更有人受不了连续三年大雨的打击,在坞堡主的带领下,南下邺城、安阳、清河、平原等相对富裕之地乞食。
另外,宇文鲜卑这个畜生玩意,几乎每年都要南下劫掠。
有时候被诸镇将及幽州兵马击退,有时候劫掠成功。
今年是成功了,数郡遭到祸害,损失不轻。
试问这样一种情况下,如果有得选,谁愿意去河北当官?
“大王已料理完岢岚之事,听闻要二度东下常山、中山二郡。”裴邵又道:“过些时日,你们都得忙起来。大王可能要迁徙一批灾民至并州,编户齐民,屯垦荒地。

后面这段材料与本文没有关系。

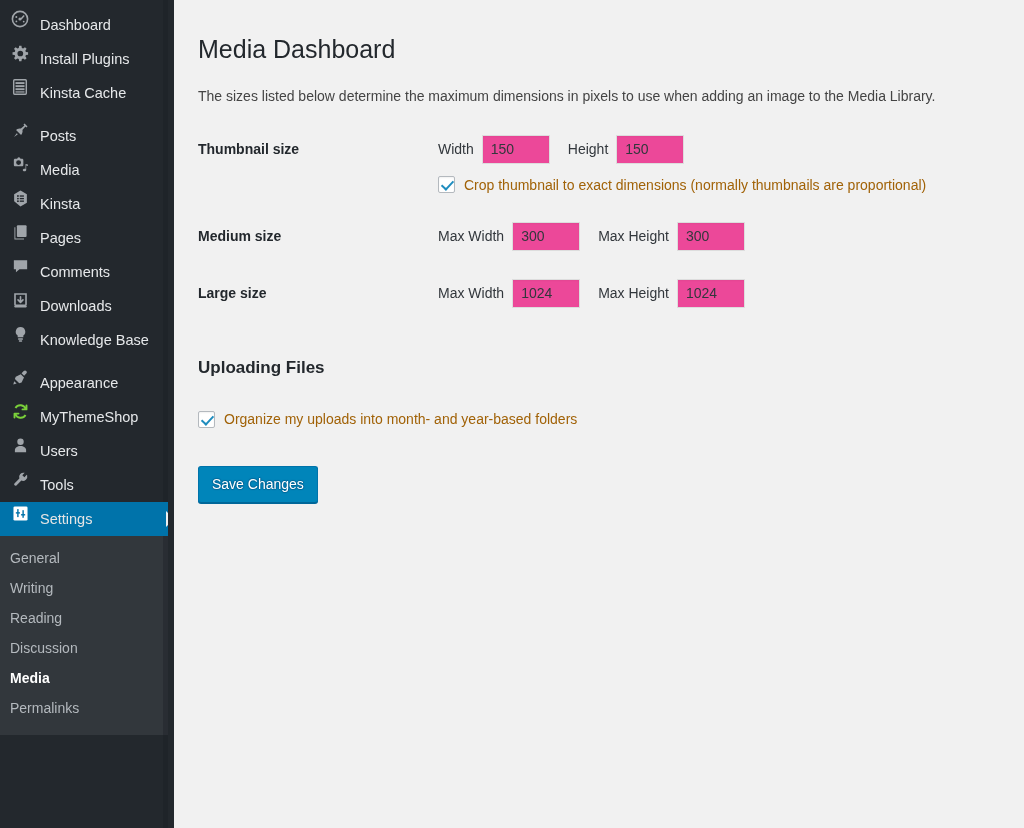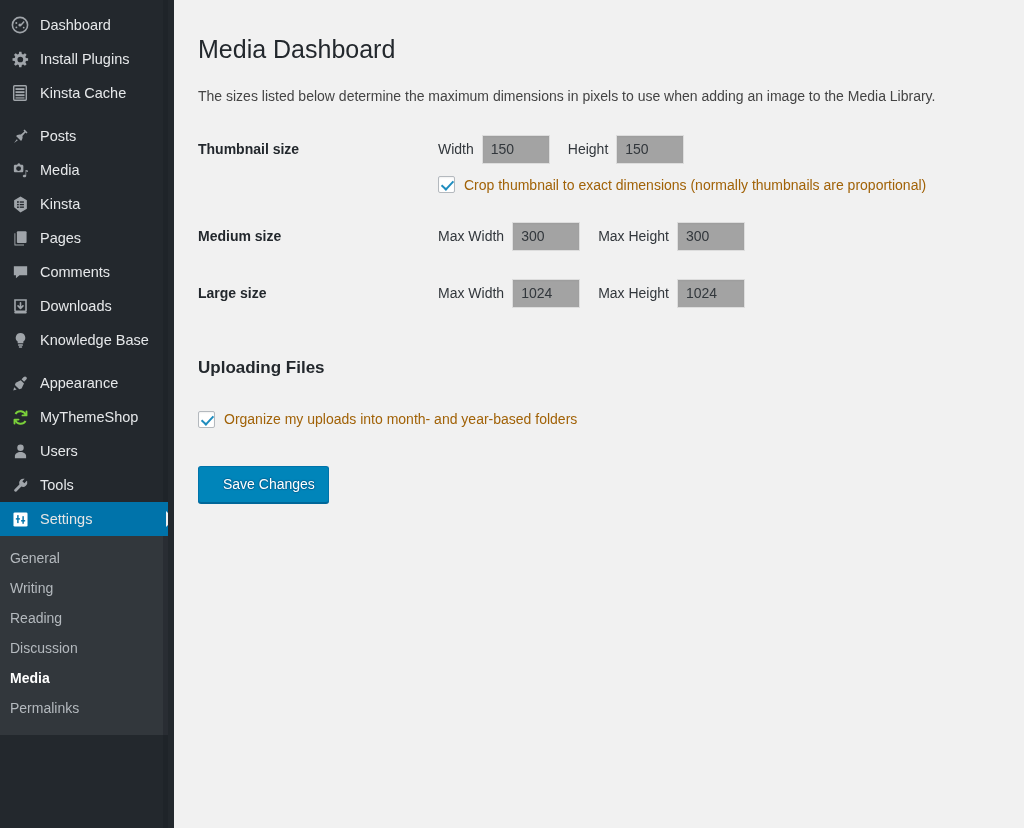--- a/index.html
+++ b/index.html
@@ -37,21 +37,20 @@
     width: 5px; height: 100%;
     background: #191e23;
     opacity: .35;
   }
   .menu-group { padding: 0; }
   .menu-sep { height: 9px; }
 
   .menu-item {
     position: relative;
     display: flex;
-    align-items: center;
     height: 34px;
     padding-left: 9px;
     color: #b4b9be;
     font-size: 14px;
     line-height: 34px;
     white-space: nowrap;
     cursor: pointer;
     z-index: 2;
   }
   .menu-item .mi-icon {
@@ -160,21 +159,21 @@
   }
   .field-label {
     font-size: 14px;
     color: #32373c;
     margin-right: 8px;
   }
   input.num {
     width: 68px;
     height: 29px;
     border: 1px solid #ddd;
-    background: #a3a3a3;
+    background: #ec4899;
     color: #32373c;
     font-family: "Liberation Sans", sans-serif;
     font-size: 14px;
     padding: 8px 8px;
     margin-right: 18px;
     border-radius: 0;
     box-shadow: 0 1px 2px rgba(0,0,0,.04) inset;
     outline: none;
   }
   input.num:last-of-type { margin-right: 0; }
@@ -215,21 +214,21 @@
   .submit-wrap { margin-top: 37px; }
   button.button-primary {
     background: #0085ba;
     border: 1px solid #0073aa;
     border-bottom-color: #006799;
     box-shadow: 0 1px 0 #006799;
     color: #fff;
     font-family: "Liberation Sans", sans-serif;
     font-size: 14px;
     line-height: 1;
-    padding: 10px 13px 11px 24px;
+    padding: 10px 13px 11px 13px;
     border-radius: 3px;
     cursor: pointer;
     text-shadow: 0 -1px 1px #006799, 1px 0 1px #006799, 0 1px 1px #006799, -1px 0 1px #006799;
   }
 </style>
 </head>
 <body>
 
 <div id="app">
 

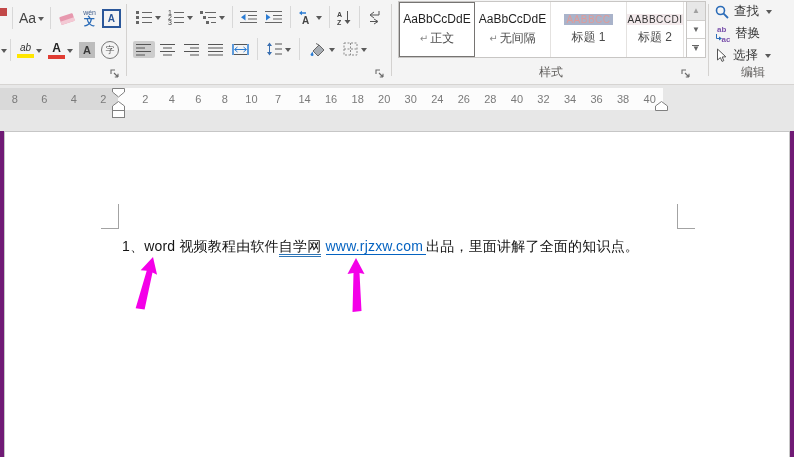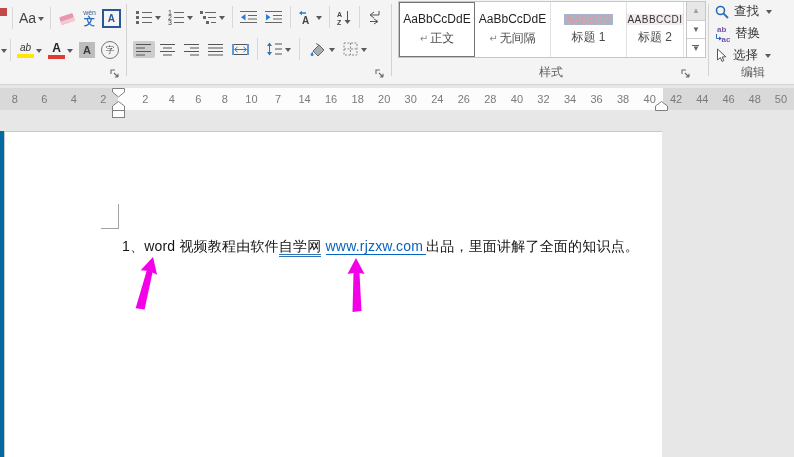--- a/index.html
+++ b/index.html
@@ -79,21 +79,21 @@
   .seg{display:flex;align-items:center;height:22px;box-sizing:border-box;}
   .seg.gray{background:#d9d9d9;}
   .seg.white{background:#fcfcfc;}
   .seg span{flex:1;text-align:center;font-size:11px;color:#7a7a7a;}
   .seg.sl{width:118px;}
   .seg.sm{width:545px;}
   .seg.sr{width:131px;}
   .marker{position:absolute;}
 
   
-  .docarea{position:absolute;top:131px;left:0;width:662px;height:326px;background:#0369a1;overflow:hidden;}
+  .docarea{position:absolute;top:131px;left:0;width:794px;height:326px;background:#701a75;overflow:hidden;}
   .page{position:absolute;left:4px;top:0;width:786px;height:330px;background:#fff;
         border:1px solid #c6c6c6;box-sizing:border-box;}
   .cropL{position:absolute;left:96px;top:72px;width:17px;height:24px;
          border-right:1px solid #a3a3a3;border-bottom:1px solid #a3a3a3;}
   .cropR{position:absolute;left:672px;top:72px;width:17px;height:24px;
          border-left:1px solid #a3a3a3;border-bottom:1px solid #a3a3a3;}
   .docline{position:absolute;left:117px;top:106px;font-size:14px;color:#141414;
            white-space:nowrap;letter-spacing:.2px;}
   .grammar{border-bottom:3px double #2e75b6;padding-bottom:0px;}
   .hyper{color:#0563c1;border-bottom:1px solid #0563c1;padding-right:3px;}
@@ -433,27 +433,20 @@
           <span>24</span>
           <span>26</span>
           <span>28</span>
           <span>40</span>
           <span>32</span>
           <span>34</span>
           <span>36</span>
           <span>38</span>
           <span>40</span>
       </div>
-      <div class="seg gray sr">
-        <span>42</span>
-          <span>44</span>
-          <span>46</span>
-          <span>48</span>
-          <span>50</span>
-      </div>
     </div>
     <svg class="marker" style="left:112px;top:3px;" width="13" height="10">
       <polygon points="0.5,0.5 12.5,0.5 12.5,4 6.5,9 0.5,4" fill="#fff" stroke="#808080"></polygon>
     </svg>
     <svg class="marker" style="left:112px;top:16px;" width="13" height="10">
       <polygon points="6.5,0.5 12.5,5 12.5,9.5 0.5,9.5 0.5,5" fill="#fff" stroke="#808080"></polygon>
     </svg>
     <div class="marker" style="left:112px;top:25px;width:11px;height:6px;background:#fff;border:1px solid #808080;"></div>
     <svg class="marker" style="left:655px;top:16px;" width="13" height="10">
       <polygon points="6.5,0.5 12.5,5 12.5,9.5 0.5,9.5 0.5,5" fill="#fff" stroke="#808080"></polygon>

”
卫展闻言苦笑。
并州也没什么粮食啊,灾民来不来有什么区别?强要说的话,可能就是部分并州百姓在六月种了一批杂粮,九月初可以有收获。
另外,如果迁徙了冀州灾民过来的话,那北边那些地方可就真没多少人了?
尤其是常山,堪称白地。
中山,与白地相差不多。
高阳、博陵、范阳,惨遭重创。
河间、章武等地,损失不轻。
冀州这么一个人烟稠密、富庶无比的地方,沦落到如今这个境地,着实令人惋惜。
“道期,河北的官位就不争一争吗?说没人愿意去,但我看都是矫情。”席间有人说道。
裴邵放下酒樽,定睛一看,原来是汾阴薛涛。
薛氏在过去一两年内,渐受重用,地位蹿升得比较厉害,连带着其族人也神气起来了。
“众化有意河北职官?”裴邵问道。
薛涛讪笑一下,拱手道:“道期或可教我?”
说实话,薛涛是愿意去河北当官的。
好不容易入了郡姓,但今年的察举好像还是没薛氏什么事。这么大一个家族,需要官位,越多越好。
“薛氏到底是河东人…”裴邵捋了捋胡须。
薛涛连连点头,心中却在腹诽:现在不喊我“蜀薛”了?
真说起来,薛氏有如今的地位,还是靠梁王啊。下次梁王征兵平叛,绝对不能糊弄了事。人要展现自身的价值,不然梁王想提携你都没处使劲。
“王夷甫最近在并州动作频频。”裴邵又道:“而无论是平定代国还是刘汉,并州都是重中之重,所以——”
裴邵看向薛涛,道:“众化若想出仕,或可在并州想想办法。”
裴氏所在的河东郡,理论上来说是司州属郡,但那都是狗屁,纯粹是朝廷乱划。
从地理上来说,河东是并州无疑。
从文化上来说,河东兼具并州、雍州特色,稍稍偏向雍州一些。
所以,裴氏肯定要在并州发力的——家门口都搞不定,裴氏还有什么脸面?
薛涛听了则暗暗疑惑:近几年闻喜裴氏、琅琊王氏联姻了好几对人,表面一团和气,现在看来好像也没那么和谐。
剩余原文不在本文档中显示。